Saved data entries
....

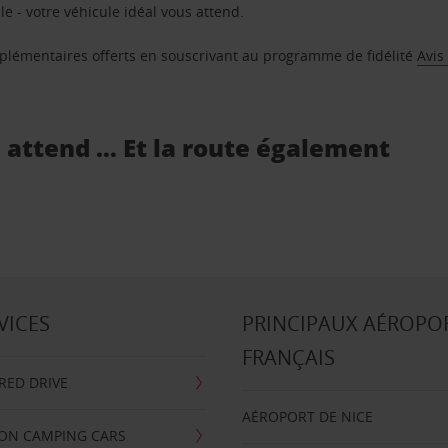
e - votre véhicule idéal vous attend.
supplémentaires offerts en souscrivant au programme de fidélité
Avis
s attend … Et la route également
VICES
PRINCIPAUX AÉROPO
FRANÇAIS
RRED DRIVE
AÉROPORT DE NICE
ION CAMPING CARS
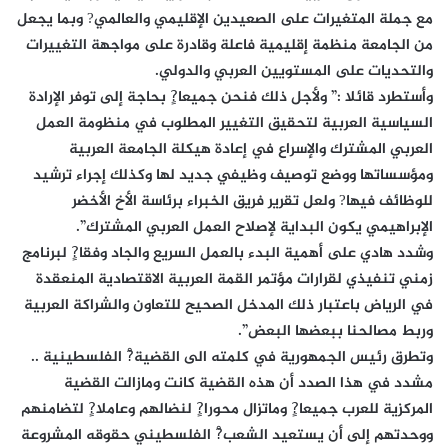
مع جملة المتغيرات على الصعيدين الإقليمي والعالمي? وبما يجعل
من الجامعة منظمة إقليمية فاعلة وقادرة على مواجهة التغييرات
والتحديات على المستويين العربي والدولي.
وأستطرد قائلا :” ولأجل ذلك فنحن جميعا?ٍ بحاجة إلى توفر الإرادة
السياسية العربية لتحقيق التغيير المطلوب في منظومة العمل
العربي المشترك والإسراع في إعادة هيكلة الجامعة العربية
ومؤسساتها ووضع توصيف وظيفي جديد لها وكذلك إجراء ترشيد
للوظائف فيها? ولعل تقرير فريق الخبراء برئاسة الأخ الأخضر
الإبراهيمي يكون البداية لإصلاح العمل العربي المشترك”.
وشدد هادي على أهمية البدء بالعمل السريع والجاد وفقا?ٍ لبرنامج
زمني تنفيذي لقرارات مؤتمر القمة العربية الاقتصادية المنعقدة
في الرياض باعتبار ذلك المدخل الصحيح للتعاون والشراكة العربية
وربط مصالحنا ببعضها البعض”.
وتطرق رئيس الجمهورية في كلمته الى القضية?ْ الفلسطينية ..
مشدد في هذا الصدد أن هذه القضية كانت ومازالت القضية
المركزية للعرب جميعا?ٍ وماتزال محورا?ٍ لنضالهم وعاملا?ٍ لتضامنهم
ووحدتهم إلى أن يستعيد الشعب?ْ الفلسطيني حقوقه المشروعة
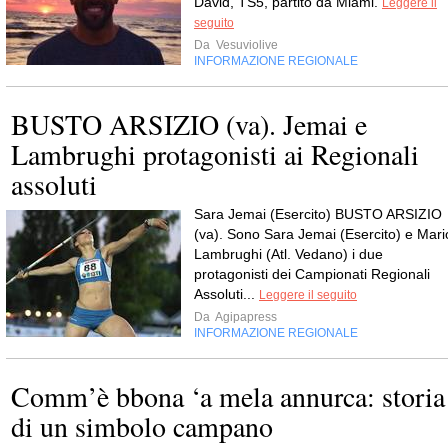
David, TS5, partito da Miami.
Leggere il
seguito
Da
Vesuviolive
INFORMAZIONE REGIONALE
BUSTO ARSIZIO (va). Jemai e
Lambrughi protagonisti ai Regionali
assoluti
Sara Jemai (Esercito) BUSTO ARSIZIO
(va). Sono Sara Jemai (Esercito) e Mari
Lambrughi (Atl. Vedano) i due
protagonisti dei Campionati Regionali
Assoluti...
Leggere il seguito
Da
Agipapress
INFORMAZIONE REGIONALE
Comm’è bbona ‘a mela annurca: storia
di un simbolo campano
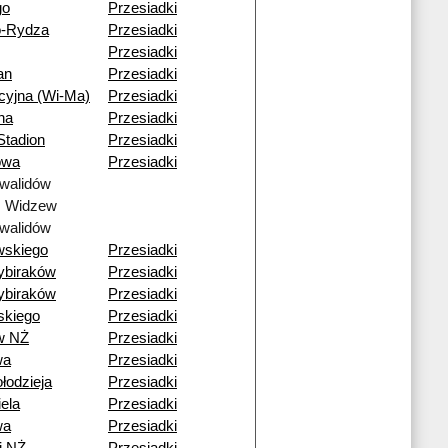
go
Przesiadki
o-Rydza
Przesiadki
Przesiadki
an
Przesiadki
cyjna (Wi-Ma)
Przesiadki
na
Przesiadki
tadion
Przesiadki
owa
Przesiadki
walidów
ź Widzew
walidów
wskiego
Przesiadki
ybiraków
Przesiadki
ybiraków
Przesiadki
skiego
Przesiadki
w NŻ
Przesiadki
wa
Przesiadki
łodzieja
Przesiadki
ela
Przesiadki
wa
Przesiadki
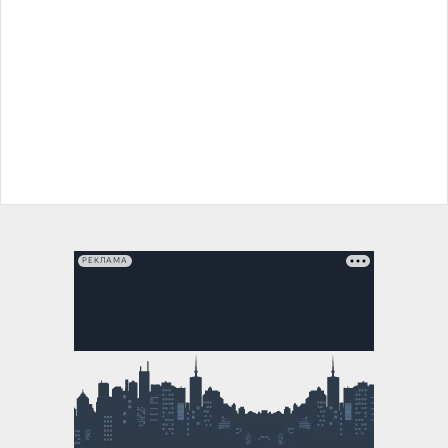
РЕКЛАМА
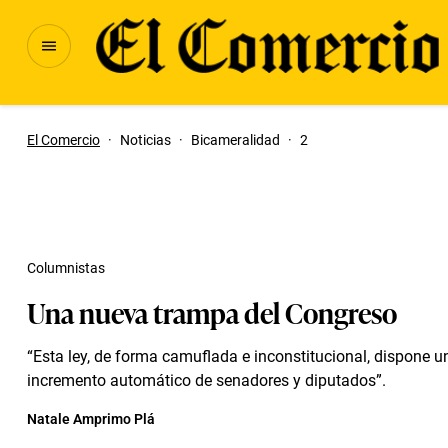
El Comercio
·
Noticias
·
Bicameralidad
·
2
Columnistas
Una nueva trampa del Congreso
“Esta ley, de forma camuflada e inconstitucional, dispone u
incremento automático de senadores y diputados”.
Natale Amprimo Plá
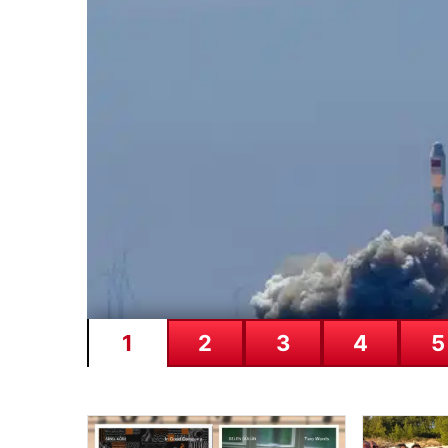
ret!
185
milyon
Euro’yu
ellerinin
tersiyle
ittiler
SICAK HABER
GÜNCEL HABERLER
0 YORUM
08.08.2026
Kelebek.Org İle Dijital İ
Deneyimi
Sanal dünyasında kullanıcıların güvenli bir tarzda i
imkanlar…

....

▶ _How to complete this task_
Once you reach the line that contains "SICAK HABER", print it and every line after it exactly as written, stopping at the last line of the records and adding nothing.

▶ _Result of the exercise_
SICAK HABER
GÜNCEL HABERLER
0 YORUM
08.08.2026
Kelebek.Org İle Dijital İ
Deneyimi
Sanal dünyasında kullanıcıların güvenli bir tarzda i
imkanlar…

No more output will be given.